== Data to process

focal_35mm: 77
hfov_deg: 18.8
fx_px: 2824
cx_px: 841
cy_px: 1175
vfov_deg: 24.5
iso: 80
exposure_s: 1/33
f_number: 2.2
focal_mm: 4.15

====
== Data to process

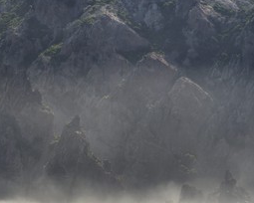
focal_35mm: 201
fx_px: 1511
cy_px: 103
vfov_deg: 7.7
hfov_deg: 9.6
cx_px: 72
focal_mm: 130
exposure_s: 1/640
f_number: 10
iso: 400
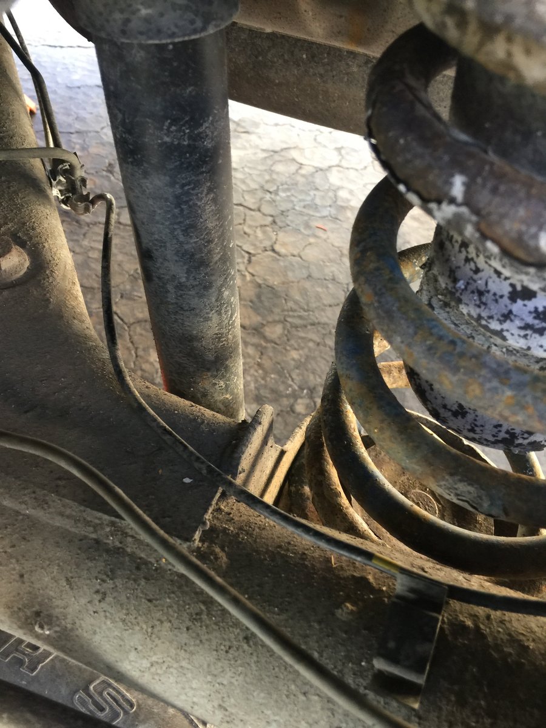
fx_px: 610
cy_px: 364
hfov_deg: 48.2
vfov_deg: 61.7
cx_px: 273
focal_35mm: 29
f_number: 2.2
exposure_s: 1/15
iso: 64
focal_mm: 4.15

====
== Data to process

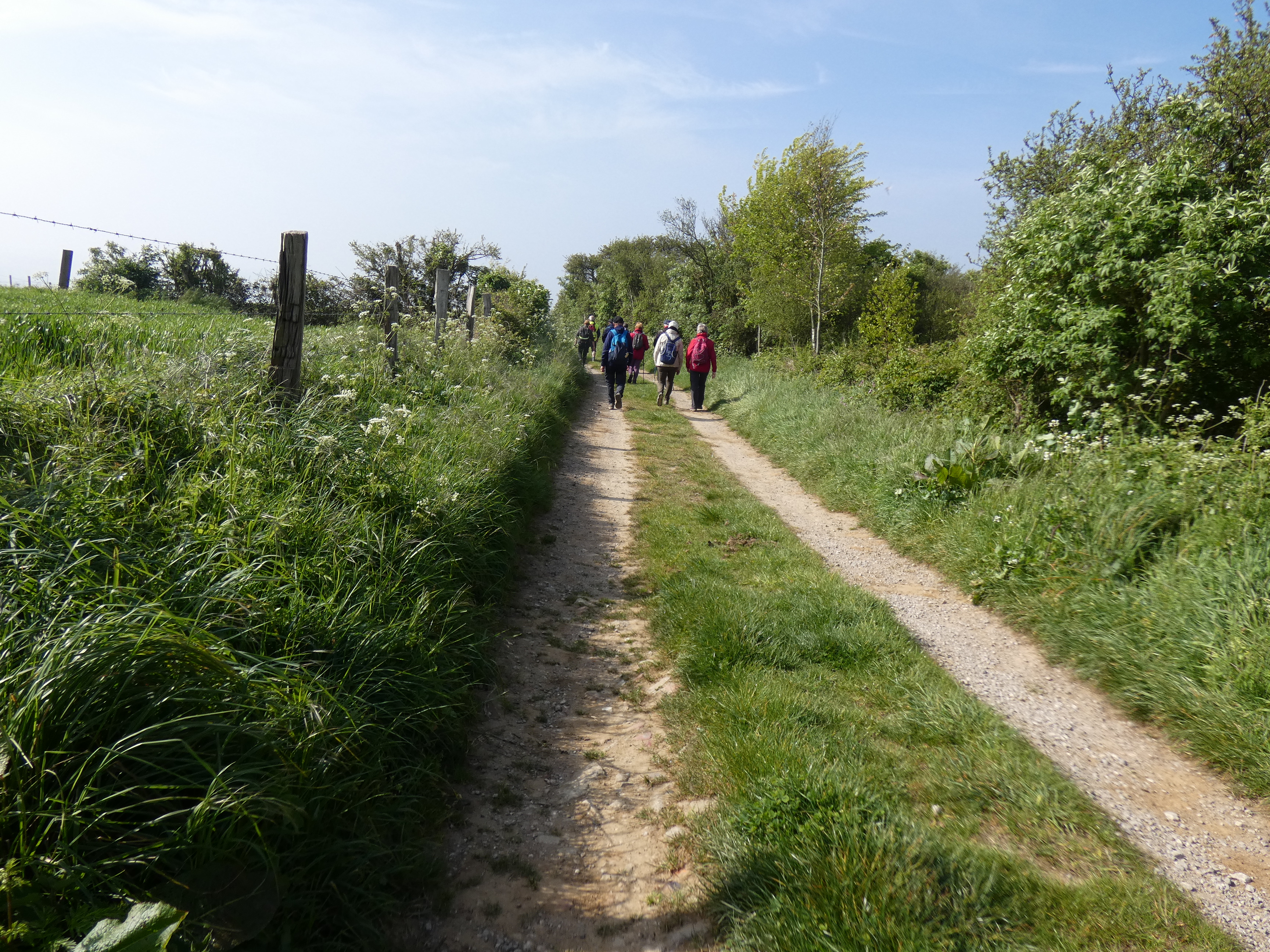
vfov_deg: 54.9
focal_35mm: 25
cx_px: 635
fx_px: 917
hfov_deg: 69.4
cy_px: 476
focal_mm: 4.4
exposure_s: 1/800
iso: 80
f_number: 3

====

* Task goal:
In the entries above, please find the line with "focal_35mm: 25" and the line with "f_number: 3", then write out exactly those two lines and every line between them, and nothing more.

* Response below:
focal_35mm: 25
cx_px: 635
fx_px: 917
hfov_deg: 69.4
cy_px: 476
focal_mm: 4.4
exposure_s: 1/800
iso: 80
f_number: 3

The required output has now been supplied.